I drink bucketfuls of chamomile tea each day and olive oil cakes are my favourite treat, so this is my idea of a perfect afternoon tea. Use chamomile flowers if you can. They’re widely available these days and their flavour is intense, almost tangy, but tea bags also work nicely. I normally love the flavour of olive oil in cakes, but I’ve suggested using a mild version in this one so the chamomile can shine through.
Makes a 20 cm (8 inch) cake
- 125 ml (4 fl oz/½ cup) milk, plus extra if needed
- 3 tablespoons chamomile flowers or 4 chamomile tea bags
- 250 g (9 oz/1²⁄₃ cups) self-raising flour
- 150 g (5½ oz/²⁄₃ cup) caster (superfine) sugar
- 1 teaspoon baking powder
- a generous pinch of salt
- 250 ml (9 fl oz/1 cup) mild olive oil
- 70 g (2½ oz) honey
- 3 eggs
For the lemon icing
- 150 g (5½ oz) icing (confectioners’) sugar, sifted
- finely grated zest and juice of 1 lemon
- a splash of milk
- Preheat the oven to 160°C (315°F).
- Oil a 20 cm (8 inch) round cake tin and line the base with baking paper.

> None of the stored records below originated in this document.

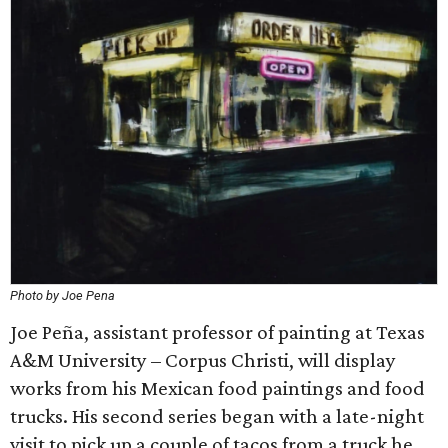
Photo by Joe Pena
Joe Peña, assistant professor of painting at Texas
A&M University – Corpus Christi, will display
works from his Mexican food paintings and food
trucks. His second series began with a late-night
visit to pick up a couple of tacos from a truck he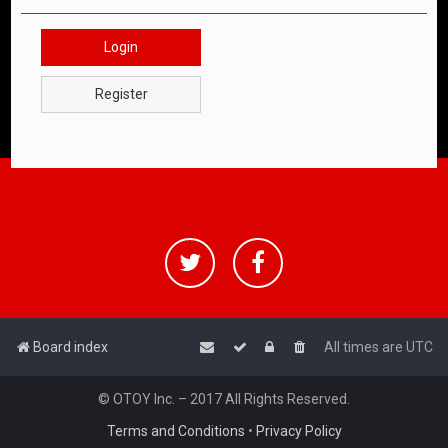
Login
Register
Board index
All times are
UTC
© OTOY Inc. – 2017 All Rights Reserved.
Terms and Conditions
•
Privacy Policy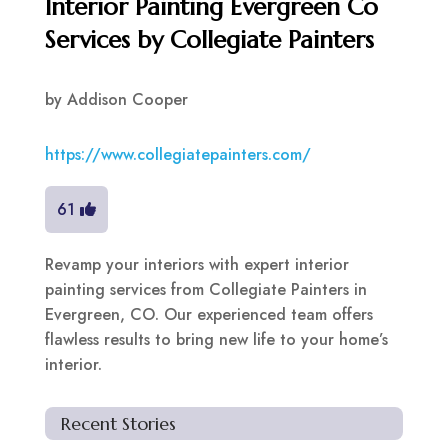
Interior Painting Evergreen Co
Services by Collegiate Painters
by
Addison Cooper
https://www.collegiatepainters.com/
61
Revamp your interiors with expert interior
painting services from Collegiate Painters in
Evergreen, CO. Our experienced team offers
flawless results to bring new life to your home’s
interior.
Recent Stories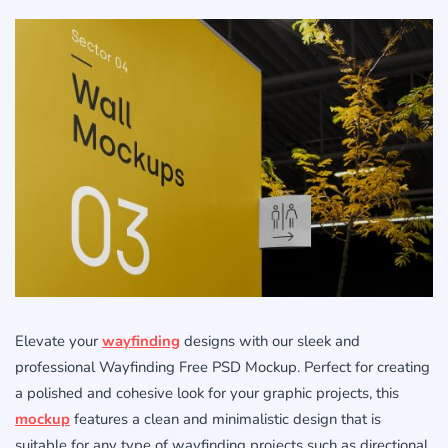
Elevate your
wayfinding
designs with our sleek and
professional Wayfinding Free PSD Mockup. Perfect for creating
a polished and cohesive look for your graphic projects, this
mockup
features a clean and minimalistic design that is
suitable for any type of wayfinding projects such as directional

- Pour the milk into a small saucepan and gently warm through without letting it reach the boil, then remove from the heat and add the chamomile flowers or tea bags. Set to one side for a good 10 minutes so the milk and chamomile can infuse and cool.
- Now, whisk together the flour, sugar, baking powder and salt in a large bowl. In a separate bowl, whisk together the olive oil, honey and eggs.
- Strain the chamomile flowers from the cooled milk, or remove the tea bags, and measure how much milk you have – you need 125 ml (4 fl oz/½ cup), so add more milk if necessary.
- Stir the infused milk into the oil mixture. Pour this mixture into the flour mixture, mixing until well combined and lump-free, but don’t overbeat it.
- Pour the batter into the tin and bake for 40–50 minutes or until the cake is golden and a skewer comes out almost clean. Leave the cake in the tin for 5 minutes, then turn out onto a wire rack to cool.
- While the cake is cooking, stir together the lemon icing ingredients, keeping some of the lemon zest for the top of the cake and adding just enough milk to give it a loose pouring consistency.
- When the cake is completely cold, drizzle with the lemon icing and sprinkle with the reserved lemon zest.